### Instructions for the task
Show, from the entries below, every line in which "lines" appears.

Top of Task inputs

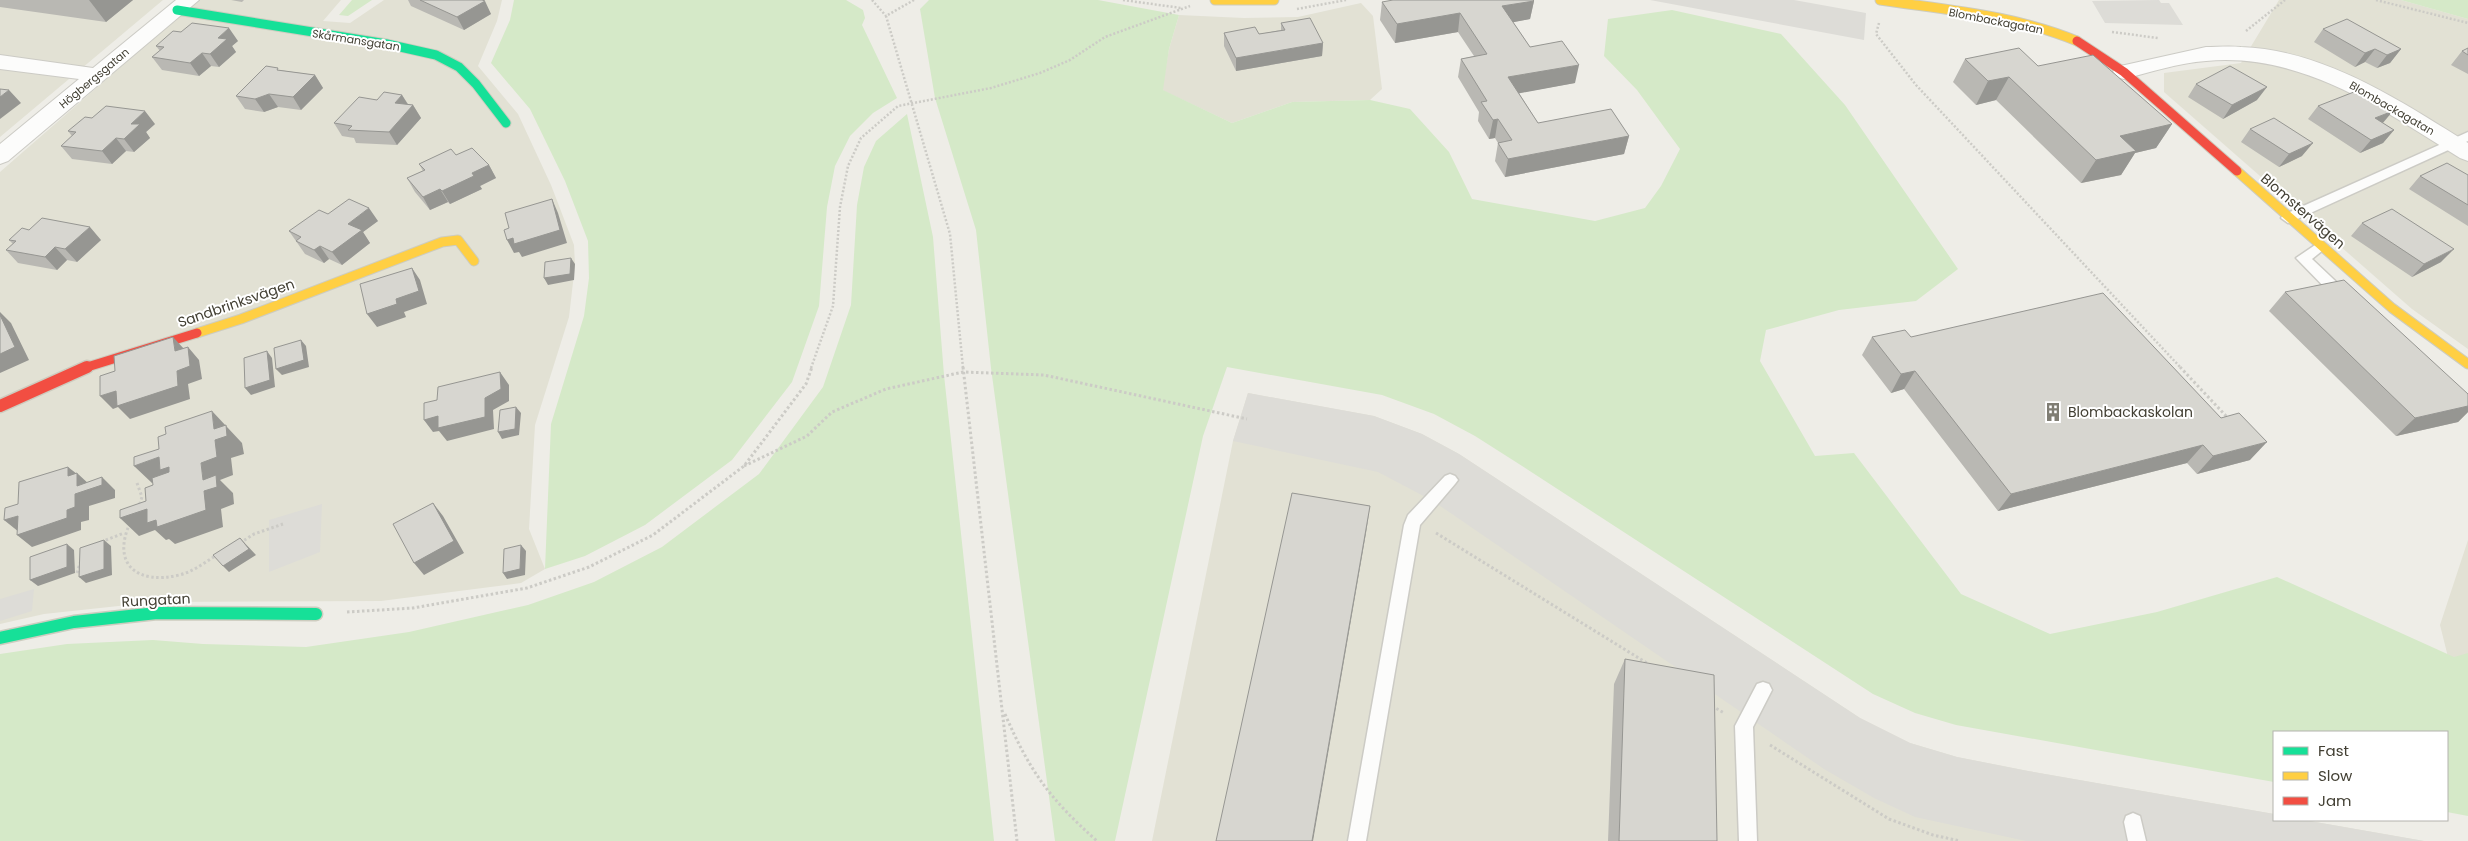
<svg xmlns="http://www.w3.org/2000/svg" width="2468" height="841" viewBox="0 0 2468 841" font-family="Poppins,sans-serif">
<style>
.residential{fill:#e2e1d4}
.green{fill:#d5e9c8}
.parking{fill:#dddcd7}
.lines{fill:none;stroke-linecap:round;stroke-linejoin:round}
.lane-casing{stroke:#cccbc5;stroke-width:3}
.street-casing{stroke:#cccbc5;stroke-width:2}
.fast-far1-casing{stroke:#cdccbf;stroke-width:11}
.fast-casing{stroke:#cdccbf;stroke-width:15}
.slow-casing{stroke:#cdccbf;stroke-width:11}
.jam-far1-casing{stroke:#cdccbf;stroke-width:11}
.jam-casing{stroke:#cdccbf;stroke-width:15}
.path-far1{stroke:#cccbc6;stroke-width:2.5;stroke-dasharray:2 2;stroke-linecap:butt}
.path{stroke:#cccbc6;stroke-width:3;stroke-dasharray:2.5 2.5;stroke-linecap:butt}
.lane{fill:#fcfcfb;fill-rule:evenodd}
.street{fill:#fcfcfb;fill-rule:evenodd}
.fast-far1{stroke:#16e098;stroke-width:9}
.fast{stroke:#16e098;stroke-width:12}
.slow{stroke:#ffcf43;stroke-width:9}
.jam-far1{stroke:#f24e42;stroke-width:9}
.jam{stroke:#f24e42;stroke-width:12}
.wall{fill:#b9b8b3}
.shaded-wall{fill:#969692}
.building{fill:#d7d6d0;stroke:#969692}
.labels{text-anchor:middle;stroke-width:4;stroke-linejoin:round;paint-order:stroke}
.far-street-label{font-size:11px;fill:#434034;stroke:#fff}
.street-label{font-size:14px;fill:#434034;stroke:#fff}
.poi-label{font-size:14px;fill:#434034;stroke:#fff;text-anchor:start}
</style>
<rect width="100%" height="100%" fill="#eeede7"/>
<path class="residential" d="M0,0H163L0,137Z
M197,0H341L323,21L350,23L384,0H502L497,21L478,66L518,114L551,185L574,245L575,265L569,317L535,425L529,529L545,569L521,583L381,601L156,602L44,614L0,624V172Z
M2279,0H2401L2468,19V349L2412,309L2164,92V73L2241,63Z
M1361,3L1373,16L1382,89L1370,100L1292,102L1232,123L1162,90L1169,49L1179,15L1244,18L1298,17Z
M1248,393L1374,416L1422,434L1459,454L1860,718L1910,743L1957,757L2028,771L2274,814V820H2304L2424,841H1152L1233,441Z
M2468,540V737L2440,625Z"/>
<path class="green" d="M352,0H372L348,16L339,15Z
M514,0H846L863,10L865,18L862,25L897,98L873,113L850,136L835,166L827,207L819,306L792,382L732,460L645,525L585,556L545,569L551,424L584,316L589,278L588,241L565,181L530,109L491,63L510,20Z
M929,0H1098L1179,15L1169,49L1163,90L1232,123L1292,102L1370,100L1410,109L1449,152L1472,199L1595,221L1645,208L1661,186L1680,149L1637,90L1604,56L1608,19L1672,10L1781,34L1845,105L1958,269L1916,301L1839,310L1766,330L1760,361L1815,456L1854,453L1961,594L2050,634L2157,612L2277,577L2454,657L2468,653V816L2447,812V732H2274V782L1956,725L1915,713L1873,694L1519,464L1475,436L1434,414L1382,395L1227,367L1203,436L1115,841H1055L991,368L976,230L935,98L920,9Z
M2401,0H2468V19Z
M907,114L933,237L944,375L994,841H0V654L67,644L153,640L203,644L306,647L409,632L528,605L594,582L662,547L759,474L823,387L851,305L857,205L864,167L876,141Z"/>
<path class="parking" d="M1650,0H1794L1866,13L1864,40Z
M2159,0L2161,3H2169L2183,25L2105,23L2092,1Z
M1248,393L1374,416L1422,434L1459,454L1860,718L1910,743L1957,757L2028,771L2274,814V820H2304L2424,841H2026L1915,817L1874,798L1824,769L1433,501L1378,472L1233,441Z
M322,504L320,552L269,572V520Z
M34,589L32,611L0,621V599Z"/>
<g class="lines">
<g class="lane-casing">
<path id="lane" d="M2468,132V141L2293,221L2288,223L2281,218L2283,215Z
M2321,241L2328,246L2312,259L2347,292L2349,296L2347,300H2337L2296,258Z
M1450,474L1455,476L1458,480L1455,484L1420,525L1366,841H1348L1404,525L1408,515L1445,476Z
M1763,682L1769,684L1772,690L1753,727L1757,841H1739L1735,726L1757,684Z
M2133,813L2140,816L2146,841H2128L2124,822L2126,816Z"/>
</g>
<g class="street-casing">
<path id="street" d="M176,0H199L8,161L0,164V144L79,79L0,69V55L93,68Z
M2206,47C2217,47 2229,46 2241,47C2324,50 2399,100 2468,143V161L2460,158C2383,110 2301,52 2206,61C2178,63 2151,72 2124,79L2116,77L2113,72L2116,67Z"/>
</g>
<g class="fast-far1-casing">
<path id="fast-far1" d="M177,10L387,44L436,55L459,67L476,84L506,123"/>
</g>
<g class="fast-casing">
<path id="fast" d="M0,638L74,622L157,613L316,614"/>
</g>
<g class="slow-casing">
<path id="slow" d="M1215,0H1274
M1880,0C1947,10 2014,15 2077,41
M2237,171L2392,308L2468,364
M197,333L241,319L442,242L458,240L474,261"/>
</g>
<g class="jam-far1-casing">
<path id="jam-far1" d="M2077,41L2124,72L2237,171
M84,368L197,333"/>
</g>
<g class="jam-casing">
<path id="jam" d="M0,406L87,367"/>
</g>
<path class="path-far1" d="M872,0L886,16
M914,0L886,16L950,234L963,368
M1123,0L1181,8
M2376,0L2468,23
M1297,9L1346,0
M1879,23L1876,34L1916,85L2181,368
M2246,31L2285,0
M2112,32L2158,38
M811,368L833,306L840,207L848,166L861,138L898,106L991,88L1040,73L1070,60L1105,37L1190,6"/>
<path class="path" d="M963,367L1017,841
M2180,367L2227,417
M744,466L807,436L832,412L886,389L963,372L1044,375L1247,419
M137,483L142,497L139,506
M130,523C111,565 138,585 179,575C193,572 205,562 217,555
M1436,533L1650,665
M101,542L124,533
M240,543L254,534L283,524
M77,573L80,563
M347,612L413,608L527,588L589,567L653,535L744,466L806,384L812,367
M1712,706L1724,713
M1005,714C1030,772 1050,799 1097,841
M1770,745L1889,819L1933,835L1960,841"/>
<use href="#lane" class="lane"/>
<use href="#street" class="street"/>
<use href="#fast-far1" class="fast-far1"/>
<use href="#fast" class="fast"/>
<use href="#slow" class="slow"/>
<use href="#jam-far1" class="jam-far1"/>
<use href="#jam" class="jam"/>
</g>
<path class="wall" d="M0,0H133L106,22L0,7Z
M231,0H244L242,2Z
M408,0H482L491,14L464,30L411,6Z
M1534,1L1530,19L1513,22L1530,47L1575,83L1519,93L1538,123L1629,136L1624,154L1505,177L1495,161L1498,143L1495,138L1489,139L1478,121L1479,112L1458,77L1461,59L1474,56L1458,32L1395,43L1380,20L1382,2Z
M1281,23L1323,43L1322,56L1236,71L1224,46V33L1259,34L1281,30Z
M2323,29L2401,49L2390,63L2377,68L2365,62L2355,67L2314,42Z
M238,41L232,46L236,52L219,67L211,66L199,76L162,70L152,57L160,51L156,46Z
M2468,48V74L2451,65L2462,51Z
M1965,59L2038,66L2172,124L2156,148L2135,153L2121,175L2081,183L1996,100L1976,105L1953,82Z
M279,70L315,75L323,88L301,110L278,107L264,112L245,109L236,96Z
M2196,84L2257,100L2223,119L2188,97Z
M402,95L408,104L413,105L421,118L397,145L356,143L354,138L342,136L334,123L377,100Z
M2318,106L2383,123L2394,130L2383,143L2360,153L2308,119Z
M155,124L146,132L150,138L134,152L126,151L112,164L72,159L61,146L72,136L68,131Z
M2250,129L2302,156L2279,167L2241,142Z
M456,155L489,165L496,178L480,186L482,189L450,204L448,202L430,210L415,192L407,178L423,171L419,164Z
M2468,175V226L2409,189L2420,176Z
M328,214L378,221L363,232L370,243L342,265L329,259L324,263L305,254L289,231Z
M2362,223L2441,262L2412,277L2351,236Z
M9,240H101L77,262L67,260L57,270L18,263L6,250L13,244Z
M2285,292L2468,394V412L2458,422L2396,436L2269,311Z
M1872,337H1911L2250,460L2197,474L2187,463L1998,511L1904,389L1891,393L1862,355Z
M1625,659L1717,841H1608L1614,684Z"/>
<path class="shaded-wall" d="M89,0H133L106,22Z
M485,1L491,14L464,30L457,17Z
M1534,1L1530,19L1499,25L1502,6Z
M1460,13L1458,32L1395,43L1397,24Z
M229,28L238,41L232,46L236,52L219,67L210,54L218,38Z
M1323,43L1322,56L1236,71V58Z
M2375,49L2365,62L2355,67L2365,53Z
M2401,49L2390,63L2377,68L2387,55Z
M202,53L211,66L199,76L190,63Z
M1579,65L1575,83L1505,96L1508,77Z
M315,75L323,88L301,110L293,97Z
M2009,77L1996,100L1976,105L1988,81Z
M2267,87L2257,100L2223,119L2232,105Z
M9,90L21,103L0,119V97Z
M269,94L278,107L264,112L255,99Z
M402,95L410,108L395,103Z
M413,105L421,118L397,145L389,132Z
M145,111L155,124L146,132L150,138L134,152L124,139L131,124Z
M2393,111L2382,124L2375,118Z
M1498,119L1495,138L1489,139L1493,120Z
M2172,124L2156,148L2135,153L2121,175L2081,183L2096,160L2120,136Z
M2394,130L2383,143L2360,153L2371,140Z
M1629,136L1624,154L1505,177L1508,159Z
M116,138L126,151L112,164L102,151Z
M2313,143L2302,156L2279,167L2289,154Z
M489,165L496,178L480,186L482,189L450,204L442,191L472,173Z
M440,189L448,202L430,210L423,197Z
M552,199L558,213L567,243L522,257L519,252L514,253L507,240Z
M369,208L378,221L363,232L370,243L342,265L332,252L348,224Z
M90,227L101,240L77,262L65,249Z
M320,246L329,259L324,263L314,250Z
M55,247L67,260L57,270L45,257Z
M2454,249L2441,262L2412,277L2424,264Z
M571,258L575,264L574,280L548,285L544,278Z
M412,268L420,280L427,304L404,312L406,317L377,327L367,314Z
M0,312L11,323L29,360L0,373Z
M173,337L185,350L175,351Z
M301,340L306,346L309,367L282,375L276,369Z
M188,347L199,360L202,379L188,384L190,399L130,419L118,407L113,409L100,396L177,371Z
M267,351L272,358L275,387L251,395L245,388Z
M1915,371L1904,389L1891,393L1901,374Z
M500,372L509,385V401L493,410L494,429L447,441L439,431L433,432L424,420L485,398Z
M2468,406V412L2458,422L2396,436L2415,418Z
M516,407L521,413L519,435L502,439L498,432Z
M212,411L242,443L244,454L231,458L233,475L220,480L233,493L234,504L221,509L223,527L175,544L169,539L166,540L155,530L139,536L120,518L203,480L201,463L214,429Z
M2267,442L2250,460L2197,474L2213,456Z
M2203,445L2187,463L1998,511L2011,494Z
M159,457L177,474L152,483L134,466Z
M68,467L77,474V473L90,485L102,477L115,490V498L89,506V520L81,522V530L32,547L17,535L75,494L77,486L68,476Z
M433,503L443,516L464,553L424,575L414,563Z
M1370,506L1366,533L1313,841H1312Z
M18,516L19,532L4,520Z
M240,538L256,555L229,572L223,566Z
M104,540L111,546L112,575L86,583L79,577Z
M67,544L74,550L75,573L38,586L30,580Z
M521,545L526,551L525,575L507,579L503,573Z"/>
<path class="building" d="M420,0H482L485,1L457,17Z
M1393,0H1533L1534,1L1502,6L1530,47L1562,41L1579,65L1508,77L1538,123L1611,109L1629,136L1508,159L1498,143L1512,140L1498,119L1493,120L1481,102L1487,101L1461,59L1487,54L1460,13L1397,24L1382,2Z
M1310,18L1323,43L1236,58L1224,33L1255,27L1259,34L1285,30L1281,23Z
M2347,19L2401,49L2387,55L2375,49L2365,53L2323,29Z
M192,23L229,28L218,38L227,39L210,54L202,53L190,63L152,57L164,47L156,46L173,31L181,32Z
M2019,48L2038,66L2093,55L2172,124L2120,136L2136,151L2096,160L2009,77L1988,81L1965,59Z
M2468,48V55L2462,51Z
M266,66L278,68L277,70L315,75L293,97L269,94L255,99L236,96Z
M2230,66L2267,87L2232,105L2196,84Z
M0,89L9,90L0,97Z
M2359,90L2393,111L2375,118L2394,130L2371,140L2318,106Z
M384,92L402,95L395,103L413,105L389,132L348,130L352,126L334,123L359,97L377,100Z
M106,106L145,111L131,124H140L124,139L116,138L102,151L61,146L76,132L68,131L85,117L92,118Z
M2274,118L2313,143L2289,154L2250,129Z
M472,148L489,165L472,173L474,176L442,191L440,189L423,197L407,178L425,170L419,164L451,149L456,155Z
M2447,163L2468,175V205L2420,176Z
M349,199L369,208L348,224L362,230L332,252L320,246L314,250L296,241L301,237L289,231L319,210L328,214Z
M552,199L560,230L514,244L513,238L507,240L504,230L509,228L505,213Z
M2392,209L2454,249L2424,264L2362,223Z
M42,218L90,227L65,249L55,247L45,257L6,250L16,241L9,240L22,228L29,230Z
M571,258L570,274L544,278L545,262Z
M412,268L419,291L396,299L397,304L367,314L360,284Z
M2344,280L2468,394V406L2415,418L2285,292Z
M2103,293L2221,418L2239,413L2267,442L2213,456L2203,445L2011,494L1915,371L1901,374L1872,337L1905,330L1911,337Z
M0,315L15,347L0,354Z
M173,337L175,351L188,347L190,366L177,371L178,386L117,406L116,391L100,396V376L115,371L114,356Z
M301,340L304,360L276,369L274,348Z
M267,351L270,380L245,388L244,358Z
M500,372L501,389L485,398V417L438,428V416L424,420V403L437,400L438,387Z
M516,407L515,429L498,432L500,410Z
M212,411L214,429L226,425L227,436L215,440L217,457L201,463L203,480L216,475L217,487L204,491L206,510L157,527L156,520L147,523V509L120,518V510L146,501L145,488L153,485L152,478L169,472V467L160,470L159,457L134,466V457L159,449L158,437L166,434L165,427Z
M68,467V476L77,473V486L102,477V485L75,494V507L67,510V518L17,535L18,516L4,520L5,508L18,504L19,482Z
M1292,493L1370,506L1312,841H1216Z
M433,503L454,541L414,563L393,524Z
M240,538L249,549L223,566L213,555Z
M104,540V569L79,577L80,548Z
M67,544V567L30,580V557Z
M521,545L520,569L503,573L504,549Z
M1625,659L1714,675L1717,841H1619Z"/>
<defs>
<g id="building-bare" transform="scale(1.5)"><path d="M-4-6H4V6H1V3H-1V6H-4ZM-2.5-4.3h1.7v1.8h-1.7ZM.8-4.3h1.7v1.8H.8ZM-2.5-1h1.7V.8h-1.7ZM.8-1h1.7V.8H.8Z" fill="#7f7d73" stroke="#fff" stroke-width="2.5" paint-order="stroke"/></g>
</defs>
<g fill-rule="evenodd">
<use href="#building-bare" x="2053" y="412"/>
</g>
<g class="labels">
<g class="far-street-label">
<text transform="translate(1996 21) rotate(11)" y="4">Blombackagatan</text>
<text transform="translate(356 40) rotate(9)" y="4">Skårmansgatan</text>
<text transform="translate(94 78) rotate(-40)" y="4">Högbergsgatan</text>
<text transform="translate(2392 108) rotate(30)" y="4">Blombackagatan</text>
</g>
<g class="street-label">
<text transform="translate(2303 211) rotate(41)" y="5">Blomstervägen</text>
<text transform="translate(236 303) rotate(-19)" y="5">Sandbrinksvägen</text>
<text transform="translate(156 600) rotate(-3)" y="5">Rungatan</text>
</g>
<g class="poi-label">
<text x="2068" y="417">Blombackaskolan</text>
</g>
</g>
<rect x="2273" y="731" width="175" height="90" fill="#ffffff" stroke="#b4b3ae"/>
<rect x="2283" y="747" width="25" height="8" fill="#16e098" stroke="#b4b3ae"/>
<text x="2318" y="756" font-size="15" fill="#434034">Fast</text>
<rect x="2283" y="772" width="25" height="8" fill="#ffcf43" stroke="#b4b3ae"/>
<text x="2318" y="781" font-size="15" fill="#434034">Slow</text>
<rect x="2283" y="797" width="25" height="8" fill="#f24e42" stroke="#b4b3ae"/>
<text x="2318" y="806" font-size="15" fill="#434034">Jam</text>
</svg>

Bottom of Task inputs

### Task solution
.lines{fill:none;stroke-linecap:round;stroke-linejoin:round}
<g class="lines">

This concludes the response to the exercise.